Após polêmica, Tabata sai em defesa de seu projeto: 'antissemitismo mata'

A deputada federal Tabata Amaral (PSB-SP) defendeu, nesta segunda-feira (30), a importância do Projeto de Lei (PL 1424/2026), de sua autoria. A iniciativa, que adota a definição de antissemitismo da Aliança Internacional para a Memória do Holocausto (IHRA), tornou-se alvo de críticas por temores relacionados à liberdade de expressão.
"Antissemitismo mata. Só nas últimas semanas, houve ataques terroristas a sinagogas na Bélgica e na Holanda assim como a ambulâncias de uma organização judaica na Inglaterra", escreveu a parlamentar na rede social.
Ela observa ainda que em 2024, houveram 886 denúncias de antissemitismo no Brasil, e que o Conselho Nacional dos Direitos Humanos ''levou à ONU um alerta sobre o avanço do neonazismo e o crescimento de ataques em escolas''.
Ao rebater críticas, Tabata ressaltou que o ''projeto diz, de forma explícita, que críticas a Israel, quando semelhantes às dirigidas a qualquer outro país, não são antissemitas".
Ela também pontua que, embora as críticas ao governo do premiê Benjamin Netanyahu e seus "crimes e atrocidades" sejam encorajadas, o "preconceito, discriminação e ódio crescentes contra judeus ao redor do mundo e no nosso país" não podem ser tolerados.

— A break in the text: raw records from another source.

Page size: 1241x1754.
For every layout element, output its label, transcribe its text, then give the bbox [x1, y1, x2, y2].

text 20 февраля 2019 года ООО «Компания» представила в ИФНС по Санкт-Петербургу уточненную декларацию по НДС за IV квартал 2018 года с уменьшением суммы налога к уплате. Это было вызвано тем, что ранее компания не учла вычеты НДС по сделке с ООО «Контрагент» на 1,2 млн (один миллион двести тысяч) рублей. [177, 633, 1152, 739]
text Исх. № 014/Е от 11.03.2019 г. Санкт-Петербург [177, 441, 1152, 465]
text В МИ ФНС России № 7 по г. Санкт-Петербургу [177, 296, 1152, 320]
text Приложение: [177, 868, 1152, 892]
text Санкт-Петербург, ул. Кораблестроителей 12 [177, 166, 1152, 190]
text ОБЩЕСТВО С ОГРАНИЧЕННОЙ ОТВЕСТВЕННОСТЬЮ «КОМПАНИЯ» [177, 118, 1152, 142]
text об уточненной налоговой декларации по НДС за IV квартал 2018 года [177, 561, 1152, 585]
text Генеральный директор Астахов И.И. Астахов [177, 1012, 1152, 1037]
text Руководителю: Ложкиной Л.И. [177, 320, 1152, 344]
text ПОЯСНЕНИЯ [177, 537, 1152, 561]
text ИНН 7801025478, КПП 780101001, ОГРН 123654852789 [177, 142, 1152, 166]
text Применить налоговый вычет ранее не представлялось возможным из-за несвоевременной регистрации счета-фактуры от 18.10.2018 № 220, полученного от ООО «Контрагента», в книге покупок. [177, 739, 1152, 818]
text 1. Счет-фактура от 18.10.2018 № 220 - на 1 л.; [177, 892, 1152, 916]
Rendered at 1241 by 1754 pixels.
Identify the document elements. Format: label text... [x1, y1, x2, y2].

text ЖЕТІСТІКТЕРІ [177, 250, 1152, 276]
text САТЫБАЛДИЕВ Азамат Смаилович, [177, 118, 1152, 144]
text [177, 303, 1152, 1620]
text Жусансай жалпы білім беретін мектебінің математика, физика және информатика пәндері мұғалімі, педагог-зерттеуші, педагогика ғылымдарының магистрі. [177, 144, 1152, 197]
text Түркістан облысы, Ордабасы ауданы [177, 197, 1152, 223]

Organização citada por Tabata faz críticas
É importante destacar que, em 2025, o Conselho Nacional dos Direitos Humanos, citado por Tabata em sua postagem, criticou a classificação de antissemitismo adotada pela IHRA. Segundo nota técnica da instituição, a definição "contém restrições flagrantemente inconstitucionais ao direito fundamental de liberdade de expressão".
O órgão apontou ainda que a medida poderia enquadrar críticas ao Estado de Israel e às suas ações como antissemitismo, deslegitimando o debate público e violando princípios democráticos.

"Existe uma tentativa de enquadramento de toda crítica ao Estado de Israel e suas políticas e ações direcionadas aos palestinos e aos territórios ocupados como antissemitismo, mediante manobras diversionistas que deslocam a discussão, deslegitimam as críticas e violam princípios do debate democrático", afirma a nota.
O CNDH, então, afirma que críticas às políticas de Israel deveriam ser entendidas como exercícios legítimos da liberdade de expressão.
- O Brasil já integrou a IHRA, tendo ingressado em 2021, durante o governo do presidente Jair Bolsonaro, mas se retirou da entidade em julho de 2025, por determinação do presidente Lula.